Classes, as fundamental elements of Computer Vision, have been extensively studied within incremental learning frameworks. In contrast, tokens, which play essential roles in many research fields, exhibit similar characteristics of growth, yet investigations into their incremental learning remain significantly scarce. This research gap primarily stems from the holistic nature of tokens in language, which imposes significant challenges on the design of incremental learning frameworks for them. To overcome this obstacle, in this work, we turn to a type of token, gene, for a large-scale biological dataset--single-cell transcriptomics--to formulate a pipeline for gene incremental learning and establish corresponding evaluations. We found that the forgetting problem also exists in gene incremental learning, thus we adapted existing class incremental learning methods to mitigate the forgetting of genes.

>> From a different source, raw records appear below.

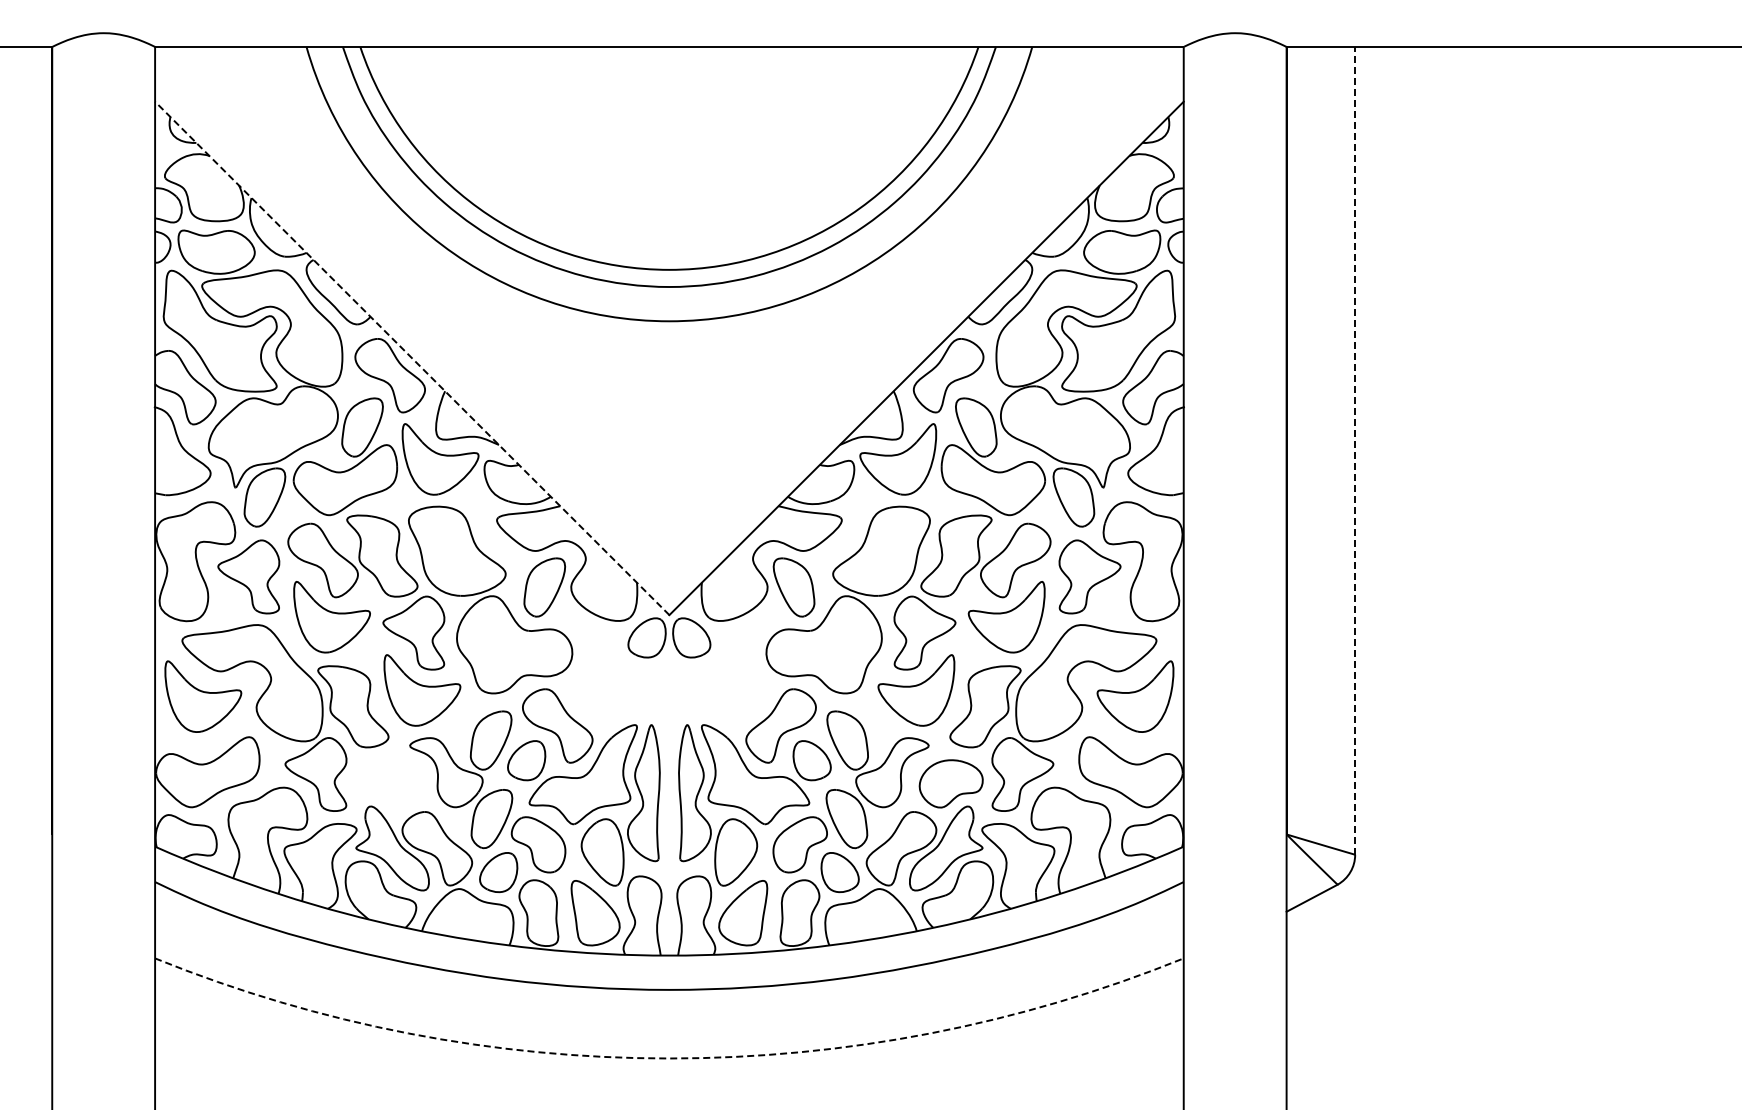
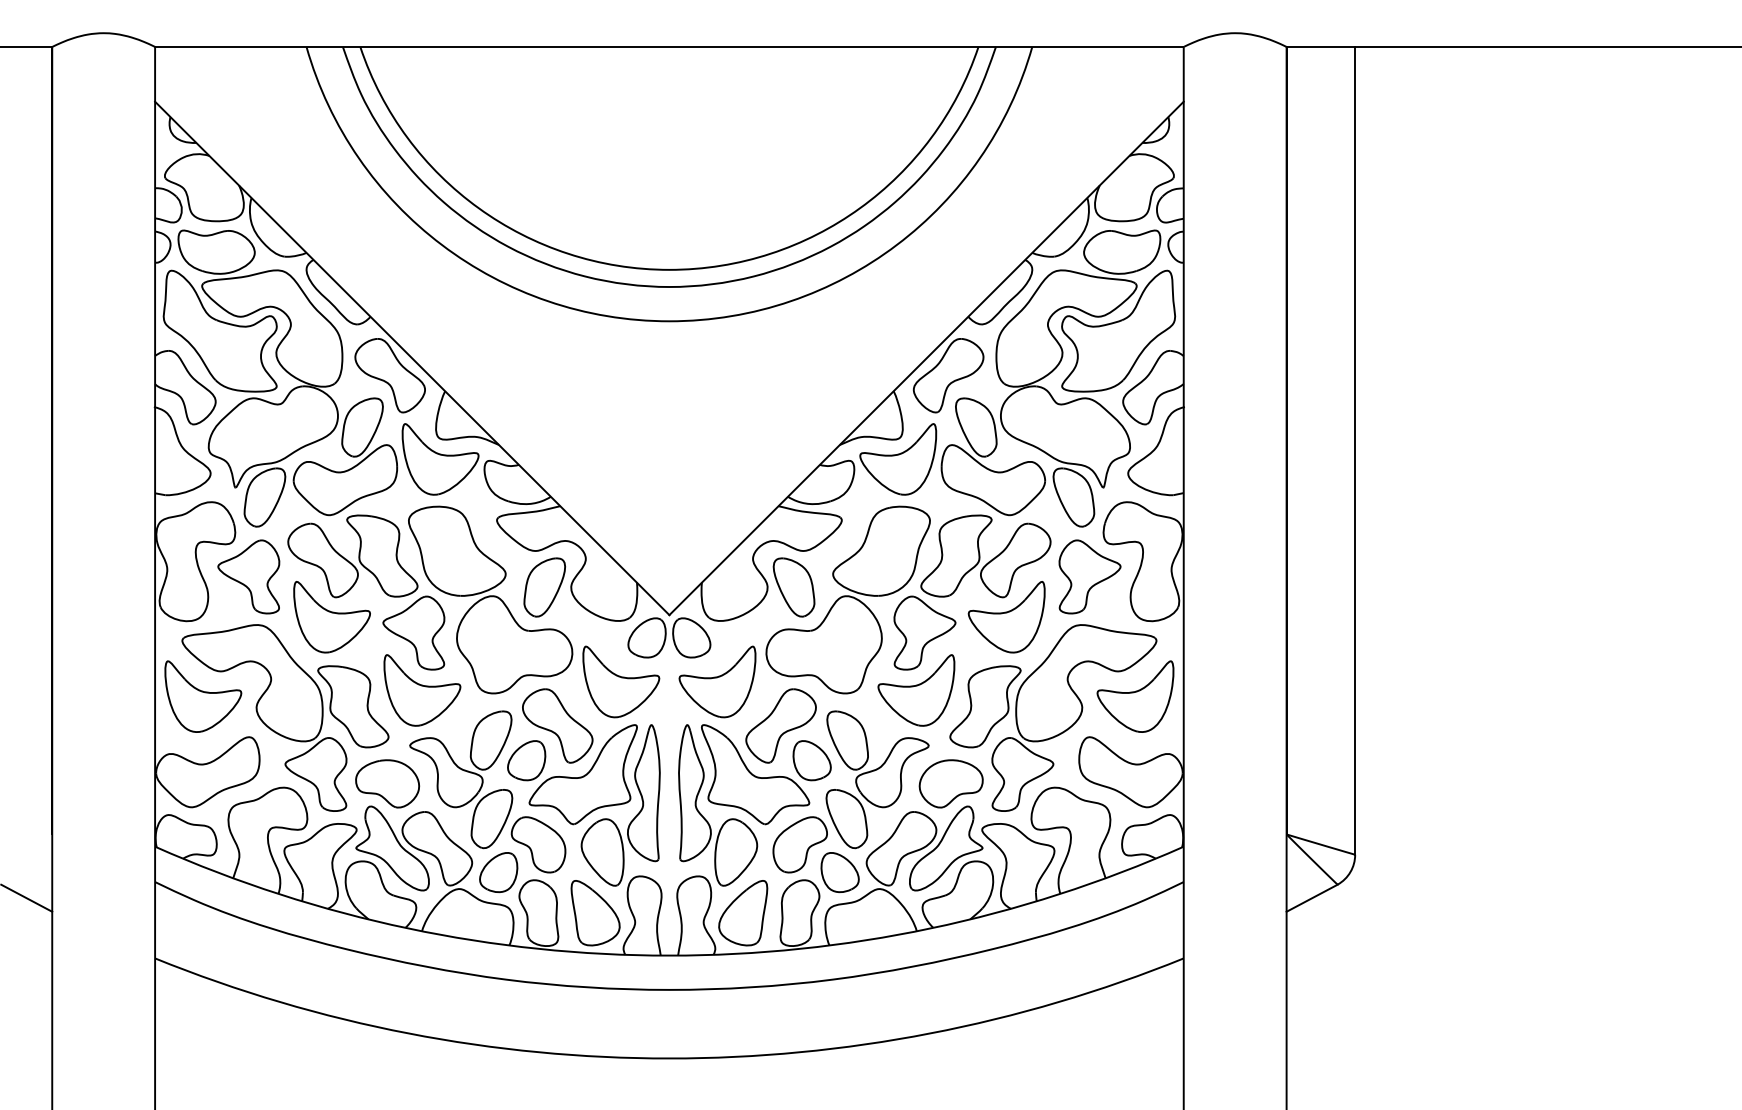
line at (411, 358): dashed -> solid
line at (1355, 450): dashed -> solid
part at (621, 681): none -> present
part at (717, 681): none -> present
part at (387, 783): none -> present
line at (27, 898): none -> present
arc at (669, 1058): dashed -> solid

Through extensive experiments, we demonstrated the soundness of our framework design and evaluations, as well as the effectiveness of our method adaptations. Finally, we provide a complete benchmark for gene incremental learning in single-cell transcriptomics.

Paper Structure

This paper contains 14 sections, 10 equations, 3 figures, 4 tables.

Figures (3)

  • Figure 1: Illustrations of (a) Class Incremental Learning (CIL) framework and (b) our proposed Gene Incremental Learning (GIL) framework. In CIL, the given classes are exclusive at each stage, and classification accuracy is tested across all previously seen classes. In GIL, $b_i, i=1,2,3,\ldots$ denote the base tokens given in every stage, while $T^{s_i}=\{t^{s_i}\}$ represents the set of specific tokens to be learned in stage $i$. For evaluation, regression refers to the token-wise regression loss, and $T^{s_i}$-based classification denotes performing the classification on the specific downstream dataset where the token set $T^{s_i}$ is crucial.
  • Figure 2: Illustrations of baseline methods for GIL in stage $k$, where we use $k=2$ as an example, and the samples from stage 2 are in yellow background. (a) The baseline shows the masked token prediction loss formulated in Eq. \ref{['eq:tran_objective']}. init denotes that the current model $\phi_{s_2}$ is initialized by the previous optimal model $\phi^*_{s_1}$ (b) Data Replay shows that some previous samples (with a green background) are maintained for training in the current stage. (c) Token Distillation shows how the previous optimal model distills knowledge through base token regression, which is formulated in Eq. \ref{['eq:distillation']}.
  • Figure 3: Test Accuracy (%) for the 3-stage GIL setting (ICol-Myel-Panc) on the corresponding downstream classification datasets. The crucial genes for the last dataset Panc only learned in the last stage, thus there is no forgetting problem and we omit the results for Panc here.